Kritik an der Versetzungspraxis: Nur Sturmbrigaden profitieren.

Kritik an der Versetzungspraxis: Nur Sturmbrigaden profitieren
Kritik an der Versetzungspraxis: Nur Sturmbrigaden profitieren

Fehler im System der Truppenversetzung

Nach Angaben von TSN.ua: Der Kommandeur der Spezialeinheit Kraken, Kostjantyn Nemytschew, übt scharfe Kritik an den Versetzungsverfahren der ukrainischen Streitkräfte. Seiner Aussage nach funktioniert das System praktisch nicht. In der Folge sei ein Wechsel der Einheit fast ausschließlich zu Sturmregimentern möglich. Dies erschwere es Soldaten erheblich, zu anderen Verbänden zu wechseln, in denen eine angemessene Führung und ein menschlicherer Umgang herrschen.

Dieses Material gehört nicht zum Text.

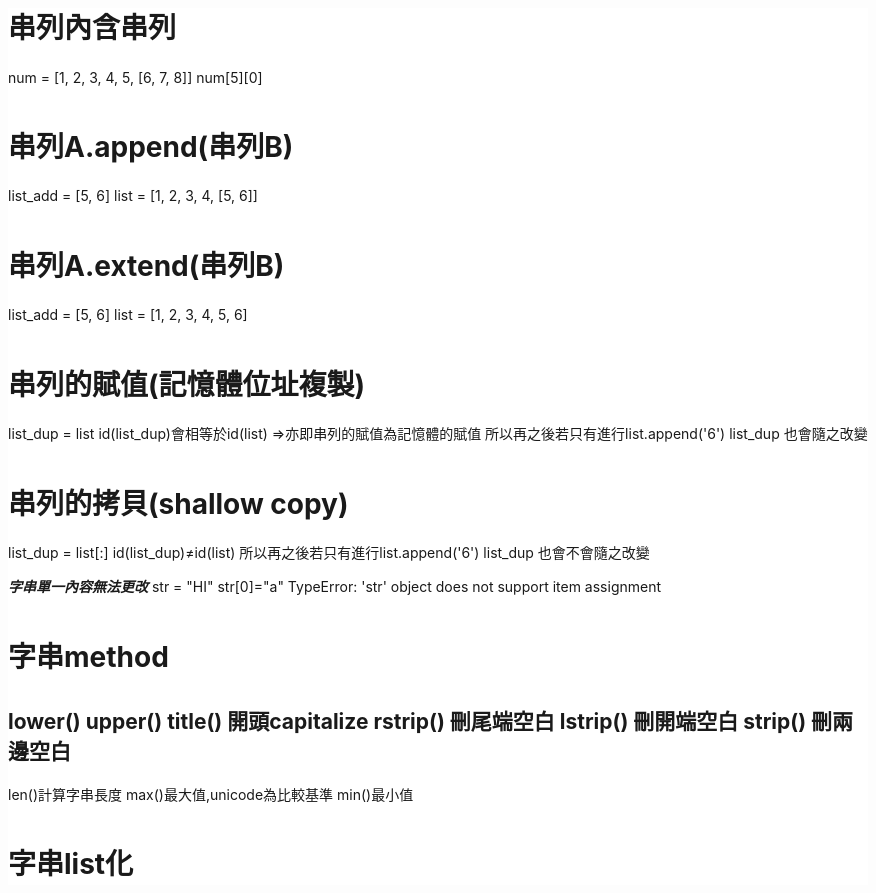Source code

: # 串列內含串列
num = [1, 2, 3, 4, 5, [6, 7, 8]]
num[5][0]
 
# 串列A.append(串列B)
list_add = [5, 6]
list = [1, 2, 3, 4, [5, 6]]

# 串列A.extend(串列B)
list_add = [5, 6]
list = [1, 2, 3, 4, 5, 6]

# 串列的賦值(記憶體位址複製)
list_dup = list
id(list_dup)會相等於id(list)
=>亦即串列的賦值為記憶體的賦值
所以再之後若只有進行list.append('6')
list_dup 也會隨之改變 

# 串列的拷貝(shallow copy)
list_dup = list[:]
id(list_dup)≠id(list)
所以再之後若只有進行list.append('6')
list_dup 也會不會隨之改變 

***字串單一內容無法更改***
str = "HI"
str[0]="a"
TypeError: 'str' object does not support item assignment

# 字串method
lower()
upper()
title()	 開頭capitalize
rstrip() 刪尾端空白
lstrip() 刪開端空白
strip()  刪兩邊空白
-------------------
len()計算字串長度
max()最大值,unicode為比較基準
min()最小值

# 字串list化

„Das System funktioniert nicht. Die Menschen wollen dienen, aber in normalen Einheiten, wo es eine angemessene Führung gibt, einen menschlichen Umgang und wo Soldaten als Persönlichkeiten wahrgenommen werden und nicht als verbrauchbare Ressource.“

Kostjantyn Nemytschew

Die Aussagen deuten auf einen klaren Wunsch der Truppe hin, in Einheiten mit besseren Dienstbedingungen kämpfen zu können. Eine funktionierende Personalrotation ist gerade in einem langandauernden Abnutzungskrieg von entscheidender Bedeutung für die Moral.

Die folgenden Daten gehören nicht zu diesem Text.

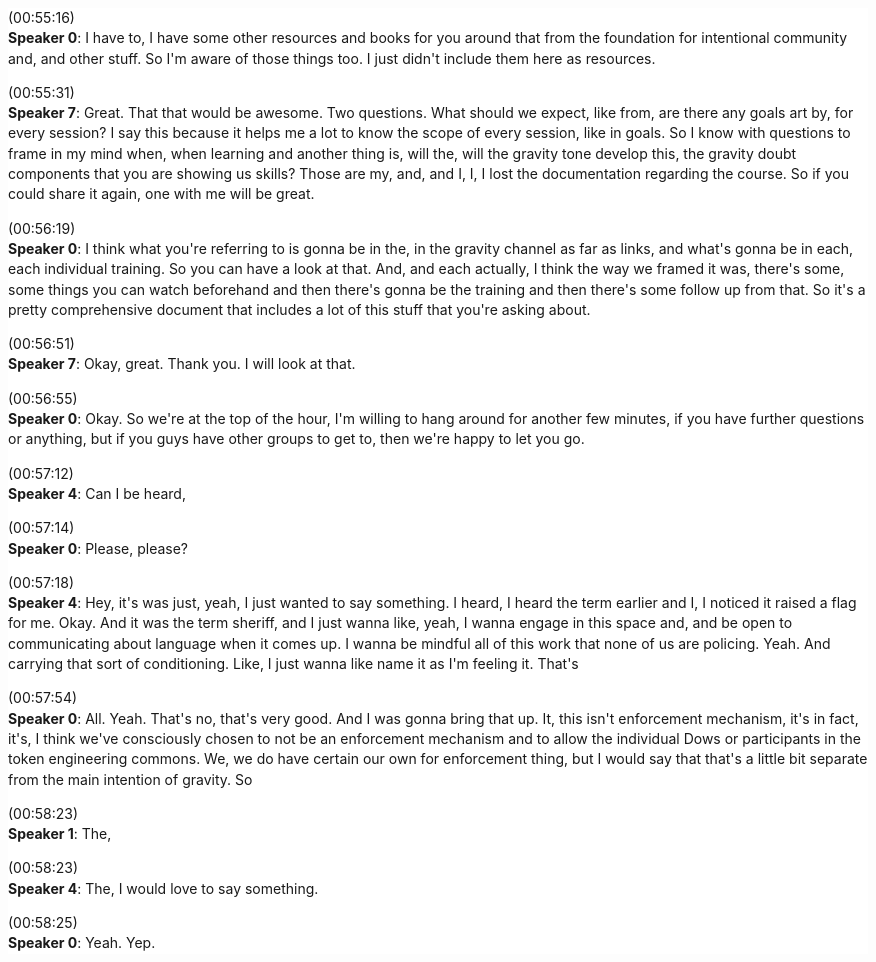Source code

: (00:55:16)    
**Speaker 0**:    I have to, I have some other resources and books for you around that from the foundation for intentional community and, and other stuff. So I'm aware of those things too. I just didn't include them here as resources.  

(00:55:31)    
**Speaker 7**:    Great. That that would be awesome. Two questions. What should we expect, like from, are there any goals art by, for every session? I say this because it helps me a lot to know the scope of every session, like in goals. So I know with questions to frame in my mind when, when learning and another thing is, will the, will the gravity tone develop this, the gravity doubt components that you are showing us skills? Those are my, and, and I, I, I lost the documentation regarding the course. So if you could share it again, one with me will be great.  

(00:56:19)    
**Speaker 0**:    I think what you're referring to is gonna be in the, in the gravity channel as far as links, and what's gonna be in each, each individual training. So you can have a look at that. And, and each actually, I think the way we framed it was, there's some, some things you can watch beforehand and then there's gonna be the training and then there's some follow up from that. So it's a pretty comprehensive document that includes a lot of this stuff that you're asking about.  

(00:56:51)    
**Speaker 7**:    Okay, great. Thank you. I will look at that.  

(00:56:55)    
**Speaker 0**:    Okay. So we're at the top of the hour, I'm willing to hang around for another few minutes, if you have further questions or anything, but if you guys have other groups to get to, then we're happy to let you go.  

(00:57:12)    
**Speaker 4**:    Can I be heard,  

(00:57:14)    
**Speaker 0**:    Please, please?  

(00:57:18)    
**Speaker 4**:    Hey, it's was just, yeah, I just wanted to say something. I heard, I heard the term earlier and I, I noticed it raised a flag for me. Okay. And it was the term sheriff, and I just wanna like, yeah, I wanna engage in this space and, and be open to communicating about language when it comes up. I wanna be mindful all of this work that none of us are policing. Yeah. And carrying that sort of conditioning. Like, I just wanna like name it as I'm feeling it. That's  

(00:57:54)    
**Speaker 0**:    All. Yeah. That's no, that's very good. And I was gonna bring that up. It, this isn't enforcement mechanism, it's in fact, it's, I think we've consciously chosen to not be an enforcement mechanism and to allow the individual Dows or participants in the token engineering commons. We, we do have certain our own for enforcement thing, but I would say that that's a little bit separate from the main intention of gravity. So  

(00:58:23)    
**Speaker 1**:    The,  

(00:58:23)    
**Speaker 4**:    The, I would love to say something.  

(00:58:25)    
**Speaker 0**:    Yeah. Yep.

Ursachen für das Versetzungs-Chaos

Der Dritte Armeekorps hat zudem auf systemische Gründe für die Misere hingewiesen, die häufig ignoriert werden. In der Ukraine sind Daten zur Häufigkeit von Versetzungen und Fahnenflucht derzeit als geheim eingestuft. Diese Intransparenz verschärft die Probleme innerhalb der Armee zusätzlich.

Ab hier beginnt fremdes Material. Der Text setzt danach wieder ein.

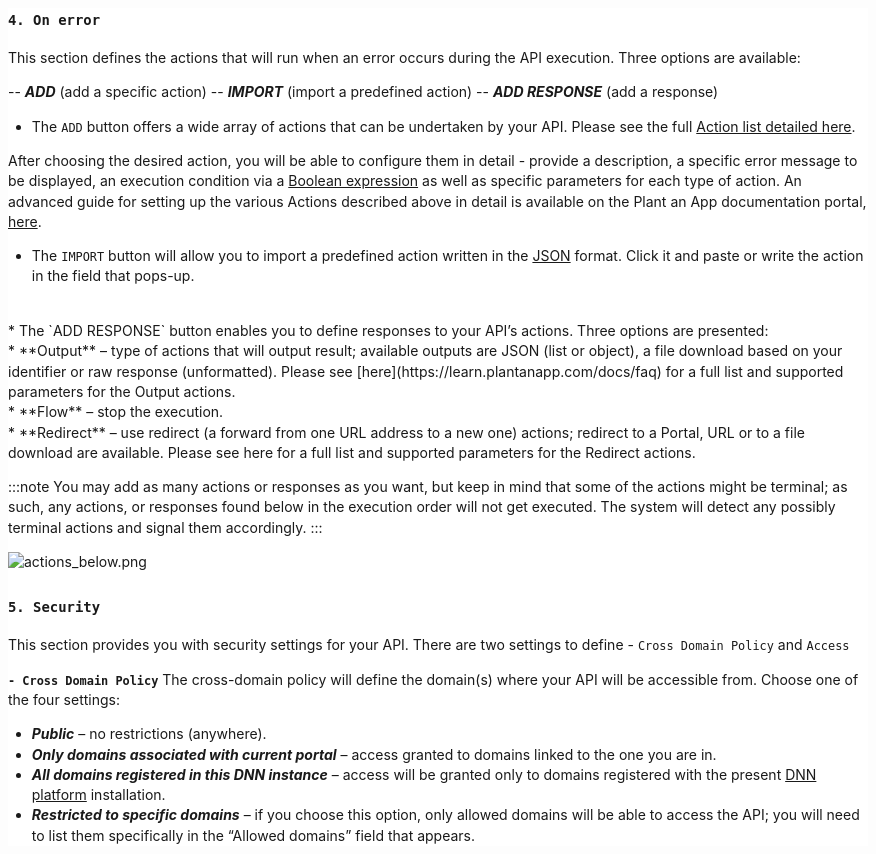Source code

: ### `4.	On error`

This section defines the actions that will run when an error occurs during the API execution. Three options are available:

--	***ADD*** (add a specific action)
--	***IMPORT*** (import a predefined action)
--	***ADD RESPONSE*** (add a response)

* The `ADD` button offers a wide array of actions that can be undertaken by your API. Please see the full <a href="https://learn.plantanapp.com/docs/faq">Action list detailed here</a>.

After choosing the desired action, you will be able to configure them in detail - provide a description, a specific error message to be displayed, an execution condition via a [Boolean expression](https://support.microsoft.com/en-au/office/create-conditional-boolean-expressions-72539e58-ada6-485a-a571-ddac50a33b1a) as well as specific parameters for each type of action. An advanced guide for setting up the various Actions described above in detail is available on the Plant an App documentation portal, [here](https://learn.plantanapp.com/docs/faq).

* The `IMPORT` button will allow you to import a predefined action written in the [JSON](https://www.json.org/json-en.html) format. Click it and paste or write the action in the field that pops-up.
<br/>
* The `ADD RESPONSE` button enables you to define responses to your API’s actions. Three options are presented:
<br/>
    * **Output** – type of actions that will output result; available outputs are JSON (list or object), a file download based on your identifier or raw response (unformatted). Please see [here](https://learn.plantanapp.com/docs/faq) for a full list and supported parameters for the Output actions.
<br/>
    * **Flow** – stop the execution.
<br/>
    * **Redirect** – use redirect (a forward from one URL address to a new one) actions; redirect to a Portal, URL or to a file download are available. Please see here for a full list and supported parameters for the Redirect actions.
<br/>

:::note
You may add as many actions or responses as you want, but keep in mind that some of the actions might be terminal; as such, any actions, or responses found below in the execution order will not get executed. The system will detect any possibly terminal actions and signal them accordingly.
:::

<img src="/img/actions_below.png" alt="actions_below.png"></img>

### `5.	Security`

This section provides you with security settings for your API. There are two settings to define - `Cross Domain Policy` and `Access`

**`- Cross Domain Policy`**
The cross-domain policy will define the domain(s) where your API will be accessible from. Choose one of the four settings:

* ***Public*** – no restrictions (anywhere).
* ***Only domains associated with current portal*** – access granted to domains linked to the one you are in.
* ***All domains registered in this DNN instance*** – access will be granted only to domains registered with the present [DNN platform](https://docs.dnncommunity.org/content/features/general/dnn/index.html) installation.
* ***Restricted to specific domains*** – if you choose this option, only allowed domains will be able to access the API; you will need to list them specifically in the “Allowed domains” field that appears.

Die geäußerte Kritik lässt auf tiefgreifendere Mängel in der Führungsstruktur schließen, die sich direkt auf die Kampfmoral auswirken. Ein effizientes Versetzungswesen ist kritisch, um erfahrene Kader zu halten und die Einsatzbereitschaft aufrechtzuerhalten.

Mehr Offenheit bei den Themen Versetzung und Desertion könnte ein erster Schritt sein, um diese strukturellen Schwierigkeiten zu lösen und die Dienstbedingungen für die Soldaten zu verbessern.